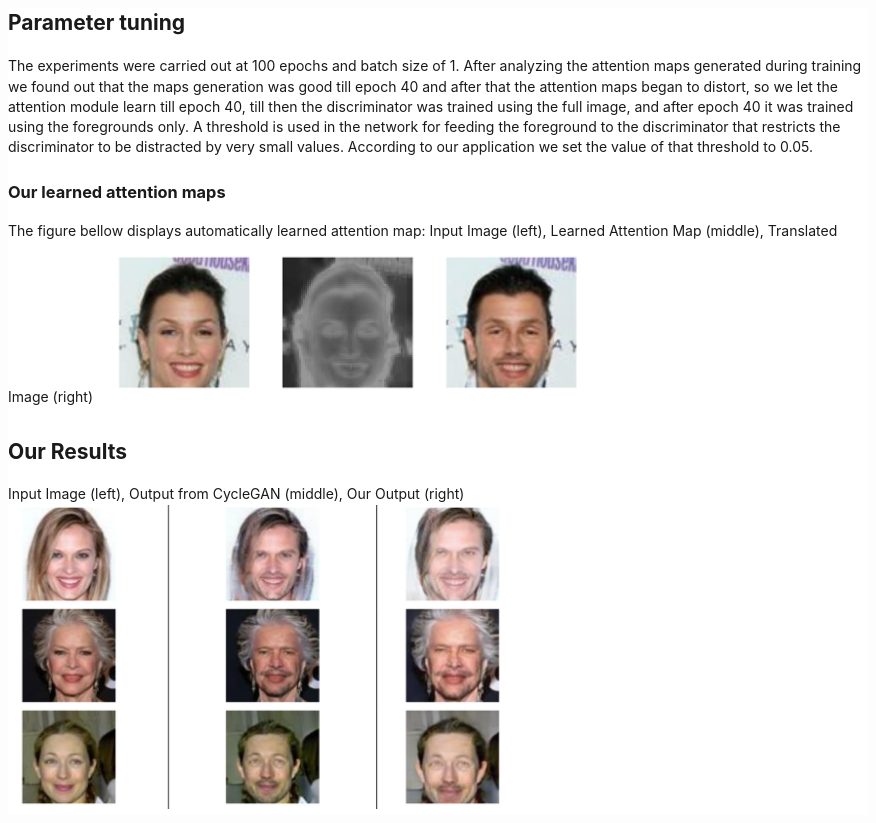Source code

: ## Parameter tuning

The experiments were carried out at 100 epochs and batch size of 1. After analyzing the attention maps generated during training we found out that the maps generation was good till epoch 40 and after that the attention maps began to distort, so we let the attention module learn till epoch 40, till then the discriminator was trained using the full image, and after epoch 40 it was trained using the foregrounds only.
A threshold is used in the network for feeding the foreground to the discriminator that restricts the discriminator to be distracted by very small values.
According to our application we set the value of that threshold to 0.05.


### Our learned attention maps

The figure bellow displays automatically learned attention map:
Input Image (left), Learned Attention Map (middle), Translated Image (right)
<img src='imgs/AttentionMap.png' width="500px"/>

## Our Results
Input Image (left), Output from CycleGAN (middle), Our Output (right)
<img src='imgs/Result_1.png' width="500px"/>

-- EXERCISE --
The entries are to be restated word for word, with pictures omitted.

-- EXPECTED ANSWER --
Source code

: ## Parameter tuning

The experiments were carried out at 100 epochs and batch size of 1. After analyzing the attention maps generated during training we found out that the maps generation was good till epoch 40 and after that the attention maps began to distort, so we let the attention module learn till epoch 40, till then the discriminator was trained using the full image, and after epoch 40 it was trained using the foregrounds only.
A threshold is used in the network for feeding the foreground to the discriminator that restricts the discriminator to be distracted by very small values.
According to our application we set the value of that threshold to 0.05.


### Our learned attention maps

The figure bellow displays automatically learned attention map:
Input Image (left), Learned Attention Map (middle), Translated Image (right)
<img src='imgs/AttentionMap.png' width="500px"/>

## Our Results
Input Image (left), Output from CycleGAN (middle), Our Output (right)
<img src='imgs/Result_1.png' width="500px"/>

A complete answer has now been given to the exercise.